Pertwee R G, Fernando S R, Griffin G, Abadji V, Makriyannis A
Department of Biomedical Sciences, Marischal College, University of Aberdeen, Scotland, UK.
Eur J Pharmacol. 1995 Jan 5;272(1):73-8. doi: 10.1016/0014-2999(94)00618-h.
The endogenous cannabinoid receptor ligand, anandamide, produced a concentration related inhibition of electrically evoked contractions of the guinea-pig myenteric plexus preparation. Its potency was markedly enhanced by phenylmethylsulphonyl fluoride (2.0-200 microM) which presumably acts by inhibiting the hydrolysis of anandamide in this preparation. The degree of this potentiation increased with the concentration of phenylmethylsulphonyl fluoride used. The methyl analogue of anandamide, R-(+)-arachidonyl-1'-hydroxy-2'-propylamide, also inhibited contractions of the guinea-pig myenteric plexus preparation. The potency of this compound was much less affected by phenylmethylsulphonyl fluoride than was the potency of anandamide, confirming its greater resistance to hydrolysis. Phenylmethylsulphonyl fluoride did not alter the inhibitory potency of the cannabinoid, CP 55,940 ((-)-3-[2-hydroxy-4-(1,1-dimethylheptyl)phenyl]-4- [3-hydroxypropyl]cyclohexan-1-ol), which is not an amidase substrate. Nor did phenylmethylsulphonyl fluoride affect the ability of anandamide to inhibit electrically evoked contractions of the mouse vas deferens, suggesting that anandamide does not undergo hydrolysis in this tissue.

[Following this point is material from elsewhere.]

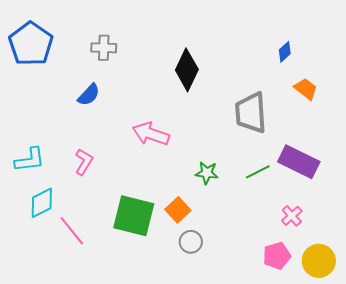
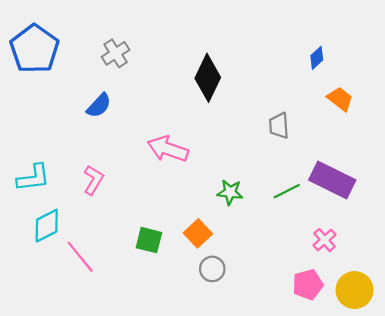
gray cross: (104, 48) -> (116, 53), turned -35
gray trapezoid: (251, 113) -> (279, 126), size x0.6
green square: (134, 216) -> (149, 240), size x0.6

内源性大麻素受体配体花生四烯乙醇胺对豚鼠肠肌丛标本的电诱发收缩产生浓度相关的抑制作用。苯甲基磺酰氟(2.0 - 200微摩尔)可显著增强其效力,推测其作用机制是抑制该标本中花生四烯乙醇胺的水解。这种增强程度随所用苯甲基磺酰氟浓度的增加而增大。花生四烯乙醇胺的甲基类似物R-(+)-花生四烯酰-1'-羟基-2'-丙酰胺也能抑制豚鼠肠肌丛标本的收缩。该化合物的效力受苯甲基磺酰氟的影响远小于花生四烯乙醇胺,证实其对水解的抵抗力更强。苯甲基磺酰氟不会改变大麻素CP 55,940((-)-3-[2-羟基-4-(1,1-二甲基庚基)苯基]-4-[3-羟丙基]环己醇)的抑制效力,CP 55,940不是酰胺酶的底物。苯甲基磺酰氟也不影响花生四烯乙醇胺抑制小鼠输精管电诱发收缩的能力,这表明花生四烯乙醇胺在该组织中不会发生水解。